→ **What the task requires**:
Rewrite the listing below, changing "NINFA" to "ITALIANO" everywhere and keeping everything else the same.

───

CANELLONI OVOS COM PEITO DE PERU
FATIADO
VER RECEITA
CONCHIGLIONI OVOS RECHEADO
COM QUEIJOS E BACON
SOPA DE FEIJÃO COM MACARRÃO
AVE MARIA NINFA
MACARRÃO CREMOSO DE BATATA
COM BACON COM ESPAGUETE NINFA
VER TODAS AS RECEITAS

───

→ **Exercise solution**:
CANELLONI OVOS COM PEITO DE PERU
FATIADO
VER RECEITA
CONCHIGLIONI OVOS RECHEADO
COM QUEIJOS E BACON
SOPA DE FEIJÃO COM MACARRÃO
AVE MARIA ITALIANO
MACARRÃO CREMOSO DE BATATA
COM BACON COM ESPAGUETE ITALIANO
VER TODAS AS RECEITAS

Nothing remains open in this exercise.